At its June meeting the Federal Reserve kept its benchmark interest rate unchanged, but the message that accompanied the decision was anything but relaxed. Officials pointed to inflation still sitting above the central bank's longer-run goal and to a labour market that has proved more resilient than many had anticipated. Crucially, policymakers signalled they were prepared to tighten further if incoming data made the case, rather than committing to a near-term easing cycle. Currency analysts said it was that tone, more than the unchanged decision itself, that gave the greenback its lift.
In Europe, the policy path ran in the opposite direction. The European Central Bank raised interest rates during the month in response to a renewed pickup in inflation, with part of the pressure traced back to earlier swings in energy prices. Despite that hawkish step, the euro slipped against the dollar, swept up in the broader rotation toward the US currency. Analysts noted, however, that the ECB's firmer posture could help cushion the single currency from deeper losses, leaving the door open to a steadier tone if eurozone price data continues to surprise to the upside.
Sterling told a broadly similar story, easing against the dollar even as UK price figures kept the Bank of England's own policy debate alive. The pound's retreat formed part of a wider pattern in which both higher-yield appeal and safe-haven demand flowed back toward the dollar, a combination that has historically proved difficult for other major currencies to resist when US rate expectations are climbing.
Commodity markets added to the backdrop.
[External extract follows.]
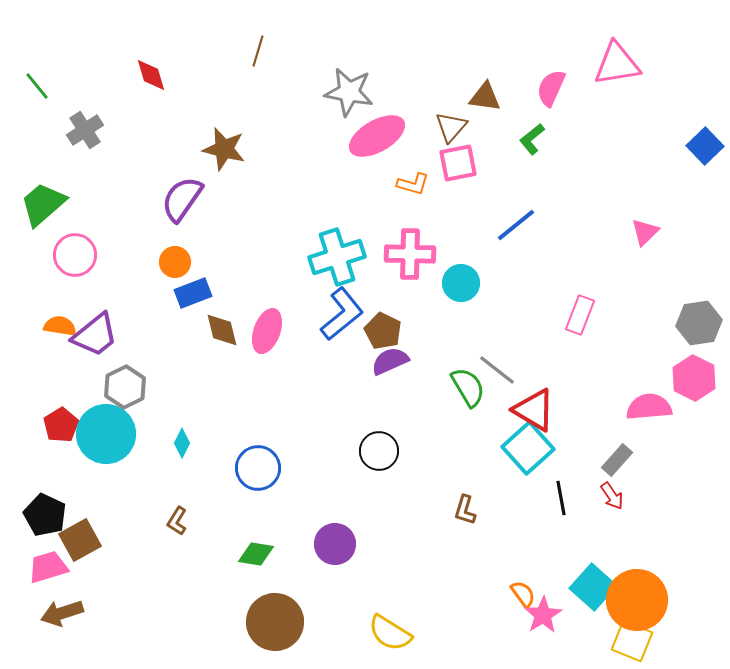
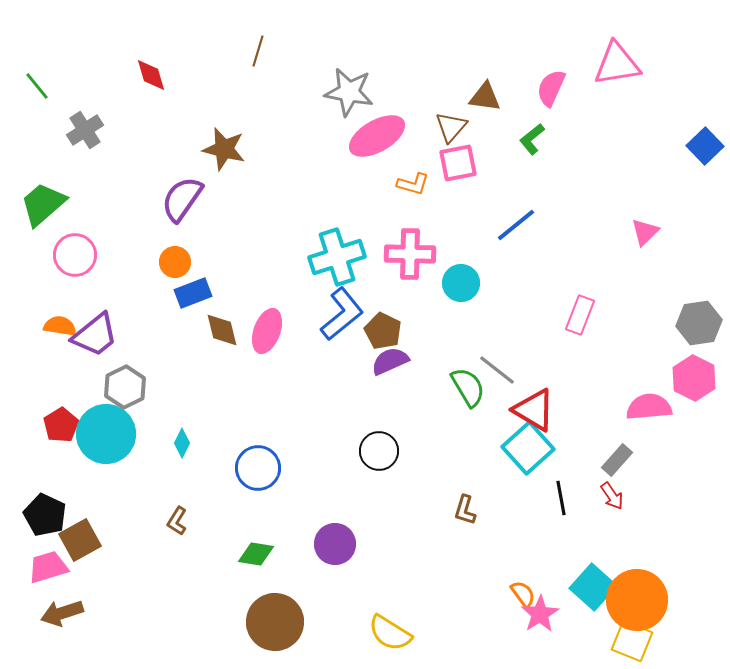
pink star at (543, 615): moved 3 px left, 1 px up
As oil prices cooled from the highs reached during earlier periods of geopolitical tension, some of the inflationary impulse that had supported commodity-linked and energy-sensitive currencies began to fade. That easing in energy costs reinforced the dollar's relative strength and trimmed one of the tailwinds that had previously flattered the euro and other currencies tied to the global growth cycle.
The net effect has been a clear theme of divergence across the currency complex: a Federal Reserve in no apparent rush to loosen policy, set against other central banks still wrestling with their own inflation pictures and growth trade-offs. For multinational businesses and investors with cross-border exposure, that divergence has translated into firmer hedging costs and renewed attention to the timing of central-bank meetings, where guidance has repeatedly moved markets more than the headline rate decisions.
Looking at the month as a whole, strategists describe a market that is data-dependent in the truest sense. Upcoming US inflation and employment releases are widely seen as the key reference points for the dollar's next leg, while eurozone and UK price prints will shape how far the ECB and Bank of England are willing to lean against inflation. Until that picture clears, analysts expect foreign-exchange volatility to stay closely tethered to the economic calendar rather than to any single political or geopolitical headline.